Après avoir pris quelques respirations profondes, sa mère reprit : « Ne remets plus jamais ça sur la table ! Concentre-toi sur tes études au lieu de mijoter des plans pareils ! »
« Tu ne comprends pas ! Quand tu auras mon âge, tu réaliseras à quel point je souffre actuellement ! »
Cornelia monta le ton. « Papa n'acceptera jamais ! Que puis-je bien faire ? »
Mais sa mère se contenta de se lever, tiraillée entre l'amusement et l'impuissance face aux mots de sa fille, preuve que Cornelia venait de tomber en panne sèche.
« Seul un esprit fort dans ce monde peut changer son destin et conquérir le vrai amour. As-tu oublié ton rêve d'enfance ? Il ne s'agit pas uniquement de toi. Si Su Cheng tient réellement à toi, il cherchera à atteindre le même objectif ! Un effort mutuel : c'est ainsi que ça marche ! »
Sur ces mots, sa mère se retourna et monta les escaliers.
Cornelia resta figée.
« Rêve…? »
Des souvenirs enfuis refirent surface en un bloc.
Elle rappela soudain le jour où Su Cheng avait mis la main sur son journal intime, celui où elle griffonnait ses ambitions…
Et les mots sincères qu'il lui avait adressés…
« Tant que tu tiens à ce rêve, je crois qu'il finira par se réaliser un jour ! »
« Je te soutiendrai. Tu ne veux pas démontrer à tes parents qu'ils ont tort ? »
« L'année prochaine, lors de la réunion parents-profs, déclare ton rêve : devenir Premier ministre. Et moi, j'annoncerai le mien : faire de Cornelia Première ministre ! »
Dans sa tête, la voix passionnée et résolue de Su Cheng résonnait encore, chaque mot frappant son cœur comme un marteau.
Ces paroles sorties sans réfléchir avaient mis à nu sa sincérité, lui coupant toute retraite ; plus aucune excuse pour dissimuler des sentiments qu'on ne pouvait plus occulter.

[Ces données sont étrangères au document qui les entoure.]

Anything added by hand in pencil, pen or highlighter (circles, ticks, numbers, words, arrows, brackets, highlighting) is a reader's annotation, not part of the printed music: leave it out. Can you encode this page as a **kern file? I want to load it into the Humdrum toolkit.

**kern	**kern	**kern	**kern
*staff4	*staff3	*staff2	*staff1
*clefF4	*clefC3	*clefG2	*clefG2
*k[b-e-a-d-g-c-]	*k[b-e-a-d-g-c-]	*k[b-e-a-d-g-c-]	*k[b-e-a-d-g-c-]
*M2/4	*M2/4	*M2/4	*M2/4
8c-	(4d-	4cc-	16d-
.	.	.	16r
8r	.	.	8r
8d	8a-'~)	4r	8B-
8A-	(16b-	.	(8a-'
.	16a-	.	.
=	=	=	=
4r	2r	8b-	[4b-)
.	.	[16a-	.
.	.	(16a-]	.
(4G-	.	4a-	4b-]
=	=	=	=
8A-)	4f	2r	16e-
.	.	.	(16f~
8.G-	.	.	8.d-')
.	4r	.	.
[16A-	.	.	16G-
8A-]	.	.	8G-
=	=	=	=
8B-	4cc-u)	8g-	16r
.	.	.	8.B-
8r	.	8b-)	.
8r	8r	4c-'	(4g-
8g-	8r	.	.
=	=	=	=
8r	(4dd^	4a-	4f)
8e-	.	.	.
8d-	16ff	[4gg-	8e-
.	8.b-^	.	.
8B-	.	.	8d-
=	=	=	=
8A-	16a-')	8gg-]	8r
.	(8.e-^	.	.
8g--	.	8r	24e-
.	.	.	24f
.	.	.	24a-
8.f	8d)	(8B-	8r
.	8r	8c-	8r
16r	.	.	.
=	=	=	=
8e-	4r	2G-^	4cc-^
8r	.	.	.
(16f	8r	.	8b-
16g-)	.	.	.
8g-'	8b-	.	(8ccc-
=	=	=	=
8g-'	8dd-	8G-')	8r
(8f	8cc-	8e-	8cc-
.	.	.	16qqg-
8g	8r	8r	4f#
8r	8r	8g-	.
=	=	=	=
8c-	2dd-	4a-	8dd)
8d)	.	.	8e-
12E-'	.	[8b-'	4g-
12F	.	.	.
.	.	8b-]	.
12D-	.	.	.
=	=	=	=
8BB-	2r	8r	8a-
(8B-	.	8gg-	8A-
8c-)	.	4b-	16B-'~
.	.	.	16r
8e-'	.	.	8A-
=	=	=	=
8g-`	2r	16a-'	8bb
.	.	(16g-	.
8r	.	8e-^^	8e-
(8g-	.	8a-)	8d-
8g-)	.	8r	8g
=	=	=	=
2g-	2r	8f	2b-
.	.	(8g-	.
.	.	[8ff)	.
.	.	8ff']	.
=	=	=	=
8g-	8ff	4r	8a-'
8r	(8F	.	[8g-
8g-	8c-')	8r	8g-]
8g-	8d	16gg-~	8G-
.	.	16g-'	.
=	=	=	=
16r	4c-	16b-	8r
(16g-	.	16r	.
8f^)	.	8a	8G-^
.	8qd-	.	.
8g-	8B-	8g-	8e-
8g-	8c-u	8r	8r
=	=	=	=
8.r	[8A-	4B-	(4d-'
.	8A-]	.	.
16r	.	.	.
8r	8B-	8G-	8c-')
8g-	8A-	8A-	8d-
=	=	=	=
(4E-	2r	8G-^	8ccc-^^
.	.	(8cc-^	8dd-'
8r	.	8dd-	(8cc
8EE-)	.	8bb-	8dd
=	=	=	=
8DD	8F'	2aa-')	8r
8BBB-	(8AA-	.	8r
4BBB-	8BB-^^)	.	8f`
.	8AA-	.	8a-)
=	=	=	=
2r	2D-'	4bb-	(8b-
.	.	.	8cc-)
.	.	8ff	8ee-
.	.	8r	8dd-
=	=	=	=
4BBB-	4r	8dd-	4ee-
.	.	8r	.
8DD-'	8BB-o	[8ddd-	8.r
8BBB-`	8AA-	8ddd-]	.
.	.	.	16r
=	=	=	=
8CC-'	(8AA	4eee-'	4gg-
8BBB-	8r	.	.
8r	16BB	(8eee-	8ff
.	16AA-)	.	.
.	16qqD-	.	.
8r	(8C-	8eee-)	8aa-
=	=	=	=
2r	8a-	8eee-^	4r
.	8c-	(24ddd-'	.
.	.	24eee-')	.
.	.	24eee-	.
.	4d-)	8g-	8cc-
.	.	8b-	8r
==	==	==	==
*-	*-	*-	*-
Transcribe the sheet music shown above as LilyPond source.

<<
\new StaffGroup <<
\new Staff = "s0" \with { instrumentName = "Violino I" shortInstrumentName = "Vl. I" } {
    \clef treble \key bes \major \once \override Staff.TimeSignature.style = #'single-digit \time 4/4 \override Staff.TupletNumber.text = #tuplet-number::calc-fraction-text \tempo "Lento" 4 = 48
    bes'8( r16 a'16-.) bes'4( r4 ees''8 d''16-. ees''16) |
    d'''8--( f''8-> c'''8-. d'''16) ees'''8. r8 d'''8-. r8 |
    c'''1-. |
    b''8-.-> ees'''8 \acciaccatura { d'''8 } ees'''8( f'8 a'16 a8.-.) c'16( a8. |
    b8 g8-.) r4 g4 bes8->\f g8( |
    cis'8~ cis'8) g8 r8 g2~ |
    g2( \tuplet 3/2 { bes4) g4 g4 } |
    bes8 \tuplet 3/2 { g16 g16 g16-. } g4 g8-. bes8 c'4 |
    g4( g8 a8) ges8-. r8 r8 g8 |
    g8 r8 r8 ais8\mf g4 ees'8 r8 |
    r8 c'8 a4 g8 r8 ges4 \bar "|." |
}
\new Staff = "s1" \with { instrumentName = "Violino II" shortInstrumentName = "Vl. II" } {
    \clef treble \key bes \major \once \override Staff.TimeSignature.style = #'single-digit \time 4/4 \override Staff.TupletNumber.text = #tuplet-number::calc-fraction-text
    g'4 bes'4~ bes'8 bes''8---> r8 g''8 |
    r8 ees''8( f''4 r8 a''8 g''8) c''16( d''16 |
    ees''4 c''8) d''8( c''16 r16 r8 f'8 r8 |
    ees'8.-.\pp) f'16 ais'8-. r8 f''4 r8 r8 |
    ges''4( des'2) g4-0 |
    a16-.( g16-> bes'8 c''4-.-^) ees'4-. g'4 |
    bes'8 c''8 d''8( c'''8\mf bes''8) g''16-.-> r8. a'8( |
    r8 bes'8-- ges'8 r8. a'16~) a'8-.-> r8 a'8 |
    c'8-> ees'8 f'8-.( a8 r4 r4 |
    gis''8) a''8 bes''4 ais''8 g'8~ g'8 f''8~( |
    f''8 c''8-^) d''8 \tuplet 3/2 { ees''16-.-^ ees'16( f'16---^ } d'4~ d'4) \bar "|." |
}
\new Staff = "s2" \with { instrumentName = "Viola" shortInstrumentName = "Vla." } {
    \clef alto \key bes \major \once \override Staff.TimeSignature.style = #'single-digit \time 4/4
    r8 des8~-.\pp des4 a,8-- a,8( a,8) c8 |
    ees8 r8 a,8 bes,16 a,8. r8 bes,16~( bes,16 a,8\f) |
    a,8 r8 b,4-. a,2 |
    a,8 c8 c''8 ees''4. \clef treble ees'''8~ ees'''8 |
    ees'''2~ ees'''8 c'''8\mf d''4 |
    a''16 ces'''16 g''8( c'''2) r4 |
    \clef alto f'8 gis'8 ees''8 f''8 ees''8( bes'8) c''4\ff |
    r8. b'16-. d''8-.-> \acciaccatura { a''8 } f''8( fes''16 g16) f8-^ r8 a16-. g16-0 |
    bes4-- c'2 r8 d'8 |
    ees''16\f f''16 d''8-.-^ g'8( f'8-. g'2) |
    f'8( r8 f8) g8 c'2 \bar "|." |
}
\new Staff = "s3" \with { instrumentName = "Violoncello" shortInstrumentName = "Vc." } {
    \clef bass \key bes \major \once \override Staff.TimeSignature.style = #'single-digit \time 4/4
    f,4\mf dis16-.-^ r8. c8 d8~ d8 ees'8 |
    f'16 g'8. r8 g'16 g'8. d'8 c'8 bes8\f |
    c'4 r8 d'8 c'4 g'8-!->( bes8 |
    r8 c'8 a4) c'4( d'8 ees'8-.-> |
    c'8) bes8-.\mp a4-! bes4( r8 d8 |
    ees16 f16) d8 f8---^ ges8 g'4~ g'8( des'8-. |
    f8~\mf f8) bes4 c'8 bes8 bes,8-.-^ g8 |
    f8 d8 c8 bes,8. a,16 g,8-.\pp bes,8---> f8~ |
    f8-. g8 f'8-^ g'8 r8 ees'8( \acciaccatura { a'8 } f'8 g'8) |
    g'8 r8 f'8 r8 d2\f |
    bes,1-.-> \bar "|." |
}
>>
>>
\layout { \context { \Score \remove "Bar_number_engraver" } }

« Mon rêve, c'est : faire de Cornelia Première ministre ! »
Une déclaration aussi gênante, si embarrassante… et pourtant, il l'avait lâchée sans retenue !
À l'époque, elle n'avait pas saisi sa véritable intention.
Elle avait cru qu'il ne faisait que la taquiner !
Mais maintenant…
C'était indéniablement une déclaration flamboyante !
Un vœu, leur façon unique à eux de confier mutuellement leur avenir l'un à l'autre.
Submergée…
Cornelia se pressa la poitrine.
Des larmes coulèrent sur ses joues.
Ce n'est qu'à présent qu'elle comprit enfin.
Ce qu'elle avait écarté comme une plaisanterie à l'époque…
N'avait en réalité été…
Tout cela avait fait partie de son plan dès le départ. Il avait vu droit au cœur du sujet.